WHAT THE TASK REQUIRES:
Starting with the first line of the data below, copy each line up to and including the one containing "pinky tip: (128, 103)". Pictures stay out.

---------- SOURCE MATERIAL

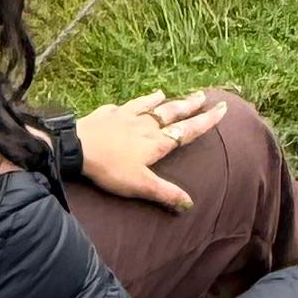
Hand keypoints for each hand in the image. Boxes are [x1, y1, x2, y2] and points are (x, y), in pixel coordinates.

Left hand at [74, 85, 231, 210]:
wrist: (76, 146)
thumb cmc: (110, 167)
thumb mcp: (141, 185)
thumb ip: (165, 193)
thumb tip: (190, 203)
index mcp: (156, 142)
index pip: (187, 130)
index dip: (206, 121)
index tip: (222, 109)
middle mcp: (145, 125)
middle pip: (171, 112)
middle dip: (189, 105)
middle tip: (203, 95)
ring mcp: (125, 116)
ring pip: (148, 105)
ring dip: (160, 100)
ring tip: (166, 93)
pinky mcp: (107, 113)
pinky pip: (123, 105)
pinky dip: (131, 103)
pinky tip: (128, 103)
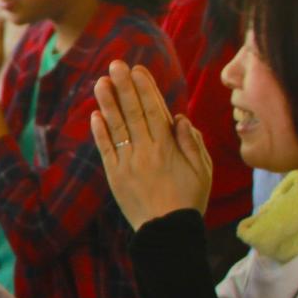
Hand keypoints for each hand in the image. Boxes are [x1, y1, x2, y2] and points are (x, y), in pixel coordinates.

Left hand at [91, 60, 211, 229]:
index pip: (155, 110)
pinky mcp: (115, 176)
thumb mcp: (203, 170)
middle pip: (134, 113)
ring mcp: (128, 163)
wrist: (167, 233)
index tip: (138, 70)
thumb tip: (180, 117)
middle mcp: (147, 151)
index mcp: (169, 148)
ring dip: (108, 103)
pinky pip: (106, 150)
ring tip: (100, 82)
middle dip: (124, 87)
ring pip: (117, 127)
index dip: (145, 89)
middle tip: (116, 64)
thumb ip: (193, 142)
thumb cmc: (189, 200)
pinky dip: (100, 132)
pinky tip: (95, 115)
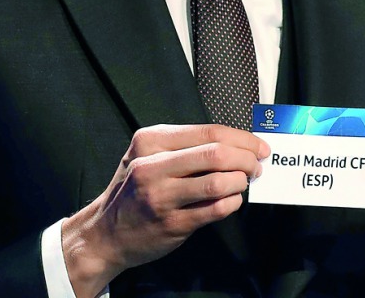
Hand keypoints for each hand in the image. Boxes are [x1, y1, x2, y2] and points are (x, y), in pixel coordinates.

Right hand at [61, 124, 268, 297]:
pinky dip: (232, 203)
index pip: (208, 132)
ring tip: (244, 182)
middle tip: (257, 164)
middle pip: (216, 154)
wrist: (106, 232)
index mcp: (150, 141)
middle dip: (246, 158)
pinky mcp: (171, 223)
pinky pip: (215, 209)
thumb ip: (184, 146)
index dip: (242, 138)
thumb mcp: (147, 155)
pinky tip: (232, 200)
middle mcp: (152, 166)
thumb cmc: (134, 188)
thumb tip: (235, 143)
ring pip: (218, 182)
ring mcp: (161, 197)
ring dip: (241, 182)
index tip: (258, 145)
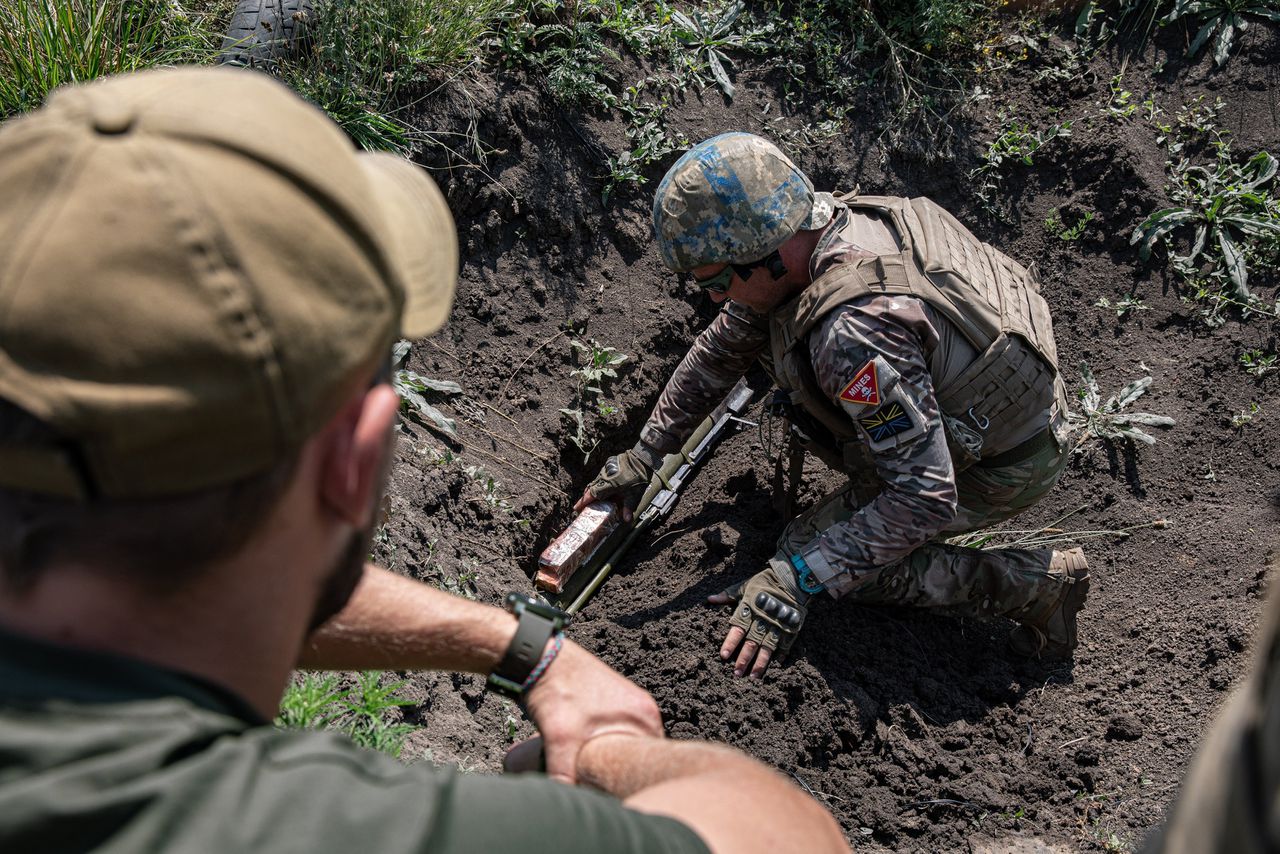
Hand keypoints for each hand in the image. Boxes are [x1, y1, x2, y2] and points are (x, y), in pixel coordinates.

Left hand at [520, 639, 663, 784]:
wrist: (539, 658)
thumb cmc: (557, 689)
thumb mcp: (561, 737)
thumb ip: (565, 774)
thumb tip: (565, 800)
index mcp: (644, 715)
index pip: (653, 763)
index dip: (638, 782)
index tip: (621, 795)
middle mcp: (643, 710)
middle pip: (642, 755)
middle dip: (626, 774)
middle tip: (606, 790)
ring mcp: (629, 705)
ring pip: (629, 745)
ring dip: (615, 760)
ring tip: (597, 776)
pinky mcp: (613, 704)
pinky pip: (619, 734)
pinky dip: (608, 747)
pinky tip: (592, 758)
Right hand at [573, 448, 652, 521]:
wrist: (641, 458)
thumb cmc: (638, 477)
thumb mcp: (634, 494)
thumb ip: (628, 507)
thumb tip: (626, 519)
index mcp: (608, 485)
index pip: (592, 495)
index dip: (584, 502)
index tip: (577, 508)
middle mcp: (604, 477)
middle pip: (591, 489)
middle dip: (586, 498)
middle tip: (582, 506)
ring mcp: (605, 470)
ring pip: (595, 482)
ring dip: (592, 491)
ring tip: (591, 499)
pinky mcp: (608, 466)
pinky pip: (600, 476)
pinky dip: (599, 484)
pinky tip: (603, 489)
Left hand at [707, 561, 808, 678]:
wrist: (792, 576)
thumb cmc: (764, 581)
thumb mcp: (744, 585)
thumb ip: (727, 595)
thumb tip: (709, 599)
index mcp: (749, 609)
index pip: (737, 629)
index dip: (730, 643)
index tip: (723, 656)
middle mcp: (763, 619)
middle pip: (751, 642)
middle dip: (744, 659)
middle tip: (737, 673)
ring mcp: (777, 624)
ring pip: (767, 647)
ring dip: (760, 663)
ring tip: (754, 676)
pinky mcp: (791, 626)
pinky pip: (785, 643)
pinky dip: (782, 653)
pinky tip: (777, 664)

--------------------

WRITTEN REPLY:
Hand keypoints for each hand in the image. Boxes are [x1, y1, x2, y2] and points are (x, y), in pixel coordinates.

Left hand at [74, 85, 231, 210]:
wrist: (76, 146)
thumb cmc: (110, 167)
thumb mcp: (141, 185)
thumb ip: (165, 193)
thumb tip: (190, 203)
index mcp: (156, 142)
index pip: (187, 130)
index dip: (206, 121)
index tip: (222, 109)
middle mcp: (145, 125)
middle pip: (171, 112)
middle dip: (189, 105)
middle tip: (203, 95)
ring mcp: (125, 116)
ring pip: (148, 105)
ring dip: (160, 100)
ring tip: (166, 93)
pinky mcp: (107, 113)
pinky pip: (123, 105)
pinky dip: (131, 103)
pinky tip: (128, 103)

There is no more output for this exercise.